The mismatched outfit is in style--a look which could only have been born in academia, where the possibilities of sweater-and-sock combination are endless. I think it was Einstein who mostly gave up wearing socks, a look which I saw expertly modeled by an undergraduate yesterday, and in the snow no less! Looks like this, which may be born in apathy or originality, are taken up by mass-produced "fashion." Suddenly jeans come pre-torn. And principles on how to achieve an eclectic look are given. Sadly, the organic process of wearing holes into your jeans is cut out.
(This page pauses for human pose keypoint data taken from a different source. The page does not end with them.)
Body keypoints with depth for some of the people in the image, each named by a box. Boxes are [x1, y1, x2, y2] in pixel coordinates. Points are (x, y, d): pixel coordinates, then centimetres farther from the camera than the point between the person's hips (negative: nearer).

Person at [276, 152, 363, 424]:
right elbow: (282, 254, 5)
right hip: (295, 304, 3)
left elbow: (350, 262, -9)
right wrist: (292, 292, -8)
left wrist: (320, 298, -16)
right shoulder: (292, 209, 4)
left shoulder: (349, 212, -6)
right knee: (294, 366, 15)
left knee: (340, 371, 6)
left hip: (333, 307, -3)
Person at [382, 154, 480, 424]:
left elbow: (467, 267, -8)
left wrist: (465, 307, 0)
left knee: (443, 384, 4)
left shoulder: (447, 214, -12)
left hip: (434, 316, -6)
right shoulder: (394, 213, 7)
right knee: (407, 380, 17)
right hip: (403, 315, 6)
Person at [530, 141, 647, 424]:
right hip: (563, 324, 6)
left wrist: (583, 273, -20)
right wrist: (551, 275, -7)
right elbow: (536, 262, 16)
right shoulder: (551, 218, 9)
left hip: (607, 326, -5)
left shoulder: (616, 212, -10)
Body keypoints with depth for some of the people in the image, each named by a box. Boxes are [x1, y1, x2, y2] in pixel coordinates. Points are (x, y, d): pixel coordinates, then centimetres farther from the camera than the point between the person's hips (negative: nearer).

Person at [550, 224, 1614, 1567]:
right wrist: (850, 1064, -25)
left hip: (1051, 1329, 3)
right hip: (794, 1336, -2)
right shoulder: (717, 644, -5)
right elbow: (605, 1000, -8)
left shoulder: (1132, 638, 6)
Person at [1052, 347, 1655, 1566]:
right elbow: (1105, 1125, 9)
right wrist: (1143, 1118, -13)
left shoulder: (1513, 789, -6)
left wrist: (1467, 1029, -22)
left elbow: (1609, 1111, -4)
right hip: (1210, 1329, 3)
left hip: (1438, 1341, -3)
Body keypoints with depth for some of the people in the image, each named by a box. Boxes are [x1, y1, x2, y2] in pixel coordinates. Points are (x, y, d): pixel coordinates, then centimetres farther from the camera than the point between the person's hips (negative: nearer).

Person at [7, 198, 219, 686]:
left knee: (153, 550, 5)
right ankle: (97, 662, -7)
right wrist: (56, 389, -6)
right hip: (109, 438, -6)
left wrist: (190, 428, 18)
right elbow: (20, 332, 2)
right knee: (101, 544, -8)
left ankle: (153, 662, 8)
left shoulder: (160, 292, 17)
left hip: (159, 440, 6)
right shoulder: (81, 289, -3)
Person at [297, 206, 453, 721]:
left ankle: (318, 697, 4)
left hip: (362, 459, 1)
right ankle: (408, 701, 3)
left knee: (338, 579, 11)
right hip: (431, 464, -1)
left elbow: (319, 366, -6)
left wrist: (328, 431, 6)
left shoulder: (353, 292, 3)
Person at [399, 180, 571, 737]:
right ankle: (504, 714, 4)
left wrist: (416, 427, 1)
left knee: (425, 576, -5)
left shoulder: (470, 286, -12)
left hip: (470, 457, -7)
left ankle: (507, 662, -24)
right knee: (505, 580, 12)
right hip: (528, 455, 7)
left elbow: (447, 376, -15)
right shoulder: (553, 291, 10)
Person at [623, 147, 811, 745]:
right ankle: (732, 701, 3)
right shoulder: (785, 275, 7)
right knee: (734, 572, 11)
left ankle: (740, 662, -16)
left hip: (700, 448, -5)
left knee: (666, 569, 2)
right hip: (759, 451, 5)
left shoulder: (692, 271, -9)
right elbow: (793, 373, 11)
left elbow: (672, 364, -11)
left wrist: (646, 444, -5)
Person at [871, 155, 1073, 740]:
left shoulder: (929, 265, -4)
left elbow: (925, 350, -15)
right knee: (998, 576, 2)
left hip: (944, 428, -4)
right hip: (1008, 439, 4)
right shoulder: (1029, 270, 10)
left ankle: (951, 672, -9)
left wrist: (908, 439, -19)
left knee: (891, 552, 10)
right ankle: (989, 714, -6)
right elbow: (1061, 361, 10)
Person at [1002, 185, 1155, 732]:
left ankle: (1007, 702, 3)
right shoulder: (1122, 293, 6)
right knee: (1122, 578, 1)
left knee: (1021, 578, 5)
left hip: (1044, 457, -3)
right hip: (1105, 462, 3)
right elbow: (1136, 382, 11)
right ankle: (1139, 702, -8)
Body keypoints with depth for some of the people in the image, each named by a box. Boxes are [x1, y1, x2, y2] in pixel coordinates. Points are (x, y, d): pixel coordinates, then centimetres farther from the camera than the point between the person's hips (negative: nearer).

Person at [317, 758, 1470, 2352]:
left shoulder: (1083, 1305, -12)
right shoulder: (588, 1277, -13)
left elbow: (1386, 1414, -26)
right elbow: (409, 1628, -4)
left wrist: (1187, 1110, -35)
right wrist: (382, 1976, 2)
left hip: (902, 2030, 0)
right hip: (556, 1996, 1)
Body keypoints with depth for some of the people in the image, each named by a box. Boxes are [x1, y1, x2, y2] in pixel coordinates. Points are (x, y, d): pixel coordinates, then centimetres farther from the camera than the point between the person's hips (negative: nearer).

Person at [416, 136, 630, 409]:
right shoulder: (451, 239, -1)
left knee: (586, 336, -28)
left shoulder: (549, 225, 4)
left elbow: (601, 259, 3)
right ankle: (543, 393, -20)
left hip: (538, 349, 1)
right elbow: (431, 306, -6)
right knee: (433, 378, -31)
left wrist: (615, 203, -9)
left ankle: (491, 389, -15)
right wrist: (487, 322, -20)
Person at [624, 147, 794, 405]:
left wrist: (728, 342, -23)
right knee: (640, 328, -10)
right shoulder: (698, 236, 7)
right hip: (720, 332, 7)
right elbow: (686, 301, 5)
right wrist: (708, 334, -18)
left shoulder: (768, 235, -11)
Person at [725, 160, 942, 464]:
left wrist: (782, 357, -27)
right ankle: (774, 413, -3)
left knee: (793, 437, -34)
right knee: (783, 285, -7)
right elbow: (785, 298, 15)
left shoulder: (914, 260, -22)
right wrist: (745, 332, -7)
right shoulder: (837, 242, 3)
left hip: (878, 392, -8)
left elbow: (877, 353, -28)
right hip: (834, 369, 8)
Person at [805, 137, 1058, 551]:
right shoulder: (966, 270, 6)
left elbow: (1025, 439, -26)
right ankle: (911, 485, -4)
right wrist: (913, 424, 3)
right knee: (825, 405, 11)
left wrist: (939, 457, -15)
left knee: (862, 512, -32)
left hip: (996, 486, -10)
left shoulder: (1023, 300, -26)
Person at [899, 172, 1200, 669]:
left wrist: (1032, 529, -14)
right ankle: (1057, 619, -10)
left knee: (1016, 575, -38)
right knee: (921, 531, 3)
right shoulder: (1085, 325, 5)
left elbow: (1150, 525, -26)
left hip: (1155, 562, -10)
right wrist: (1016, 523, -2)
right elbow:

Free People advertises ways in which their products can be incorporated into an eclectic look.
The mismatching of place settings is in vogue as well--using several patterns of glasses, dishes, and silverware on the same table. (For sixty dollars you can buy the This & That Handblown Glasses set--a set of six artfully mismatched handblown glasses from Napa Style.) If you want to mismatch, I say go to the thrift store, go to the flea market, or better yet, use pieces with which you already have a history--pieces from a family member, pieces you grew up with. The key to "eclecticism" is not seeking out some sort of mismatched harmony, or looking for the greatest possible disparity between pieces, it's in only collecting pieces that you really, really like individually, and then in putting them together. Somehow, harmony will emerge. That harmony is very you-centric, as it should be. It is, after all, your table.
I find the "haphazard" distribution of candles and flowers romantic as well. Tea lights are inexpensive--at most five dollars for a hundred candles. You will want to distribute them, like stars, around the room. And you must light them all at once. I've never had a sufficient quantity of flowers to do a great deal of sub-dividing, but I suggest distributing them around the house... casually, sneakily. Your guest should always feel like a daffodil is looking over her/his shoulder and a peony, performing on the coffee table. It is exciting to share your home with flowers.
I wonder if perhaps I am trying to somehow re-create the irregularity of the forest and field--the wild and the unkempt. I do find the subtle chaos somehow comforting, perhaps because when the books and the plates and the flowers relax, I can relax too.